Affrontements armés, morts et blessés à Cité Soleil

Publié le 2021-05-12 | lenouvelliste.com

Les groupes armés refont parler la poudre à Cité Soleil depuis quelques semaines. Le plus grand bidonville du pays est le théâtre d’affrontements sanglants entre bandes rivales. Des tirs sporadiques, des rafales d’armes automatiques sont entendus nuit et jour. Des résidents affirment qu'ils vivent un véritable cauchemar. 

Selon Pierre Espérance, directeur exécutif du RNDDH, les affrontements ont débuté le 26 avril dernier. « Les chefs de gangs Mathias, de Boston, et Iscar, de Bélékou, affrontent le chef de gang Gabriel de Brooklyn. Les deux premiers font partie de la coalition G9. Au moins 40 personnes sont déjà décédées. On dénombre également une quinzaine de blessés et une dizaine de maisons détruites », a révélé l’activiste. 

Pierre Espérance a indiqué également que Jimmy Chérisier, chef de file de la coalition G9, participait également aux affrontements. « Les 11 et 12 mai, Jimmy Chérisier, alias Barbecue, et ses troupes ont apporté du renfort à Mathias et Iscar. Des témoins ont rapporté avoir remarqué sa présence », explique-t-il. 
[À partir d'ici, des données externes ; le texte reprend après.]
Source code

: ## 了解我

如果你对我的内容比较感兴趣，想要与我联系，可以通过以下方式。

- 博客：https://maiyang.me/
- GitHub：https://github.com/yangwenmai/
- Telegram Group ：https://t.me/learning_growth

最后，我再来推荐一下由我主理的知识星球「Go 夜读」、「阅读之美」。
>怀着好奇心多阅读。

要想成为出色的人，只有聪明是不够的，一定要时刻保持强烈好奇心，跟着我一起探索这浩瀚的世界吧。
Le journaliste Yandy Frantz Fidèle échappe de justesse à une attaque armée 

La situation était particulièrement chaotique ce mercredi pour les usagers de la route. Il était impossible de rejoindre la nationale numéro 1 via les secteurs de Duvivier, Drouillard ou la route neuve. Le journaliste Yandy Frantz Fidèle a révélé, sur les ondes de Radio Ibo, qu’il a échappé de peu à une attaque armée. « Je me dirigeais vers Carrefour Drouillard. Il y avait un camion entrecroisé sur la route. Par prudence, j’ai roulé lentement. En avançant, j’ai aperçu quelques silhouettes. Brusquement, j’ai vu un homme armé d'un fusil. D'un signe de la main il m'a demandé d’avancer. J’ai fait un signe de la main pour lui indiquer que j'allais faire demi-tour. Il a ouvert le feu. Une balle a atteint le pare-brise avant du véhicule. Cela ne m’a pas empêché de continuer de tourner et de laisser l’endroit en accélérant. On a failli me tuer. J’étais à une cinquantaine de mètres des messieurs. Cela peut expliquer que je n’ai pas été touché par les balles. Je ne dirais pas plus », a rapporté le journaliste de Radio Ibo, encore sous le choc.